What the task requires>
Copy every line of the material precisely.

★ ★ ★ ★ ★

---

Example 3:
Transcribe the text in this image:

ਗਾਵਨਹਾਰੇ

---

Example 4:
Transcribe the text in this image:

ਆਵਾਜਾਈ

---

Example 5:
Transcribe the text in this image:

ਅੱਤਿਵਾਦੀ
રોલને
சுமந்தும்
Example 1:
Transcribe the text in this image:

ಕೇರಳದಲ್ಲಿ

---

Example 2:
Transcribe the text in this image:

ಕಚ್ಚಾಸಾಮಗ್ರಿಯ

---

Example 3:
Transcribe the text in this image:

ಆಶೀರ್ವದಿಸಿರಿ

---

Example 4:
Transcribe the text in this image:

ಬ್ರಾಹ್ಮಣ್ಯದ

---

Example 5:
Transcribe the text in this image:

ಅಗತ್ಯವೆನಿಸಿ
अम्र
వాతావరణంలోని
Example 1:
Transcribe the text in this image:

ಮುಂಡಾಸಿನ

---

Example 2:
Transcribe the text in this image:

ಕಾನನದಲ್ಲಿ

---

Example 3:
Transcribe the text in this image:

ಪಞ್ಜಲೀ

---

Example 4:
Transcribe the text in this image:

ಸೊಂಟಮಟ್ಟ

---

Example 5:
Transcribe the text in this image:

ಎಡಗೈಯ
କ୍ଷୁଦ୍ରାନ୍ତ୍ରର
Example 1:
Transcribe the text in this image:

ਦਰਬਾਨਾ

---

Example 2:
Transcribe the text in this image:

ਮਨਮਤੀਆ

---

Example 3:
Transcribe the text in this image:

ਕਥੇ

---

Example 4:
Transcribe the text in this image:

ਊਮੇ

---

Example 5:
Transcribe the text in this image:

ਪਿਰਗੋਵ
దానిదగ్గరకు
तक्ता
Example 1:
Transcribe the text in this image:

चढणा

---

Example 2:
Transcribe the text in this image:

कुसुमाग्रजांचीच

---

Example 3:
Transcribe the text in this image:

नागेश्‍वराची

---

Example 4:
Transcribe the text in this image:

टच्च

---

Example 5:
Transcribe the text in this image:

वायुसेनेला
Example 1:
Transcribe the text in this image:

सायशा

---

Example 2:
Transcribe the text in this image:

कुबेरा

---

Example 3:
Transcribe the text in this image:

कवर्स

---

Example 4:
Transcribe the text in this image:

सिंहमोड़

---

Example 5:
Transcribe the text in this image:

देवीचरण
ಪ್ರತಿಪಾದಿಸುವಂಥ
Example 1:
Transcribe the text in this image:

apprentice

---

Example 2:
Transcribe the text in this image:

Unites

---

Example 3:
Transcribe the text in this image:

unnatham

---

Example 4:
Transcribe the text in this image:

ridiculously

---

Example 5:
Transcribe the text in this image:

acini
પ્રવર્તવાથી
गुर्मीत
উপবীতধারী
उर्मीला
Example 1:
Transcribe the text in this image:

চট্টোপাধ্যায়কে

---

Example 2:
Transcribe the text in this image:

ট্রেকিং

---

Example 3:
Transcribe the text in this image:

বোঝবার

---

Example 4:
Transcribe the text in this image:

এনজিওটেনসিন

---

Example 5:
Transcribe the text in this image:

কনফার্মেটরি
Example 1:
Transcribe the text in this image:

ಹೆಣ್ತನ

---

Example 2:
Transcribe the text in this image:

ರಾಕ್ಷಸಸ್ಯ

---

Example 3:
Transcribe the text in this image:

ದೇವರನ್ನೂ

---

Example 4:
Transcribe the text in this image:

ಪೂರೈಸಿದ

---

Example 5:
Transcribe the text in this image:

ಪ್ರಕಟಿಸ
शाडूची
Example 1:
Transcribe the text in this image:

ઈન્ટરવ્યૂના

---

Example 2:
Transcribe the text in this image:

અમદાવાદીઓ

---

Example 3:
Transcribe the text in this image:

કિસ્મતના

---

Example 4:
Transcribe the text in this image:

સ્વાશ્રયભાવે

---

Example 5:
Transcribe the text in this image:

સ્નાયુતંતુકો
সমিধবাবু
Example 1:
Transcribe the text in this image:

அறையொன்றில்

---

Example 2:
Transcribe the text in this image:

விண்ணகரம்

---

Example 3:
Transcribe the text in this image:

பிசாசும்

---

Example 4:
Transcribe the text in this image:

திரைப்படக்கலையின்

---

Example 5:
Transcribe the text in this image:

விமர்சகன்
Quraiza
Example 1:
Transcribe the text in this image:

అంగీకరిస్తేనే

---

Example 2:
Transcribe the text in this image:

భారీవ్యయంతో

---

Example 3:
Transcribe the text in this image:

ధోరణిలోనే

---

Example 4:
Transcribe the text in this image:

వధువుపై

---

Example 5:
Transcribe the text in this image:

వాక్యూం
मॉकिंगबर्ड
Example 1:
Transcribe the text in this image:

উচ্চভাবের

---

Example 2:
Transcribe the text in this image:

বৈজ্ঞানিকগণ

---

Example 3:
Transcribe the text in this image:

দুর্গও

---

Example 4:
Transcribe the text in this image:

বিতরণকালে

★ ★ ★ ★ ★

Answer area>
---

Example 3:
Transcribe the text in this image:

ਗਾਵਨਹਾਰੇ

---

Example 4:
Transcribe the text in this image:

ਆਵਾਜਾਈ

---

Example 5:
Transcribe the text in this image:

ਅੱਤਿਵਾਦੀ
રોલને
சுமந்தும்
Example 1:
Transcribe the text in this image:

ಕೇರಳದಲ್ಲಿ

---

Example 2:
Transcribe the text in this image:

ಕಚ್ಚಾಸಾಮಗ್ರಿಯ

---

Example 3:
Transcribe the text in this image:

ಆಶೀರ್ವದಿಸಿರಿ

---

Example 4:
Transcribe the text in this image:

ಬ್ರಾಹ್ಮಣ್ಯದ

---

Example 5:
Transcribe the text in this image:

ಅಗತ್ಯವೆನಿಸಿ
अम्र
వాతావరణంలోని
Example 1:
Transcribe the text in this image:

ಮುಂಡಾಸಿನ

---

Example 2:
Transcribe the text in this image:

ಕಾನನದಲ್ಲಿ

---

Example 3:
Transcribe the text in this image:

ಪಞ್ಜಲೀ

---

Example 4:
Transcribe the text in this image:

ಸೊಂಟಮಟ್ಟ

---

Example 5:
Transcribe the text in this image:

ಎಡಗೈಯ
କ୍ଷୁଦ୍ରାନ୍ତ୍ରର
Example 1:
Transcribe the text in this image:

ਦਰਬਾਨਾ

---

Example 2:
Transcribe the text in this image:

ਮਨਮਤੀਆ

---

Example 3:
Transcribe the text in this image:

ਕਥੇ

---

Example 4:
Transcribe the text in this image:

ਊਮੇ

---

Example 5:
Transcribe the text in this image:

ਪਿਰਗੋਵ
దానిదగ్గరకు
तक्ता
Example 1:
Transcribe the text in this image:

चढणा

---

Example 2:
Transcribe the text in this image:

कुसुमाग्रजांचीच

---

Example 3:
Transcribe the text in this image:

नागेश्‍वराची

---

Example 4:
Transcribe the text in this image:

टच्च

---

Example 5:
Transcribe the text in this image:

वायुसेनेला
Example 1:
Transcribe the text in this image:

सायशा

---

Example 2:
Transcribe the text in this image:

कुबेरा

---

Example 3:
Transcribe the text in this image:

कवर्स

---

Example 4:
Transcribe the text in this image:

सिंहमोड़

---

Example 5:
Transcribe the text in this image:

देवीचरण
ಪ್ರತಿಪಾದಿಸುವಂಥ
Example 1:
Transcribe the text in this image:

apprentice

---

Example 2:
Transcribe the text in this image:

Unites

---

Example 3:
Transcribe the text in this image:

unnatham

---

Example 4:
Transcribe the text in this image:

ridiculously

---

Example 5:
Transcribe the text in this image:

acini
પ્રવર્તવાથી
गुर्मीत
উপবীতধারী
उर्मीला
Example 1:
Transcribe the text in this image:

চট্টোপাধ্যায়কে

---

Example 2:
Transcribe the text in this image:

ট্রেকিং

---

Example 3:
Transcribe the text in this image:

বোঝবার

---

Example 4:
Transcribe the text in this image:

এনজিওটেনসিন

---

Example 5:
Transcribe the text in this image:

কনফার্মেটরি
Example 1:
Transcribe the text in this image:

ಹೆಣ್ತನ

---

Example 2:
Transcribe the text in this image:

ರಾಕ್ಷಸಸ್ಯ

---

Example 3:
Transcribe the text in this image:

ದೇವರನ್ನೂ

---

Example 4:
Transcribe the text in this image:

ಪೂರೈಸಿದ

---

Example 5:
Transcribe the text in this image:

ಪ್ರಕಟಿಸ
शाडूची
Example 1:
Transcribe the text in this image:

ઈન્ટરવ્યૂના

---

Example 2:
Transcribe the text in this image:

અમદાવાદીઓ

---

Example 3:
Transcribe the text in this image:

કિસ્મતના

---

Example 4:
Transcribe the text in this image:

સ્વાશ્રયભાવે

---

Example 5:
Transcribe the text in this image:

સ્નાયુતંતુકો
সমিধবাবু
Example 1:
Transcribe the text in this image:

அறையொன்றில்

---

Example 2:
Transcribe the text in this image:

விண்ணகரம்

---

Example 3:
Transcribe the text in this image:

பிசாசும்

---

Example 4:
Transcribe the text in this image:

திரைப்படக்கலையின்

---

Example 5:
Transcribe the text in this image:

விமர்சகன்
Quraiza
Example 1:
Transcribe the text in this image:

అంగీకరిస్తేనే

---

Example 2:
Transcribe the text in this image:

భారీవ్యయంతో

---

Example 3:
Transcribe the text in this image:

ధోరణిలోనే

---

Example 4:
Transcribe the text in this image:

వధువుపై

---

Example 5:
Transcribe the text in this image:

వాక్యూం
मॉकिंगबर्ड
Example 1:
Transcribe the text in this image:

উচ্চভাবের

---

Example 2:
Transcribe the text in this image:

বৈজ্ঞানিকগণ

---

Example 3:
Transcribe the text in this image:

দুর্গও

---

Example 4:
Transcribe the text in this image:

বিতরণকালে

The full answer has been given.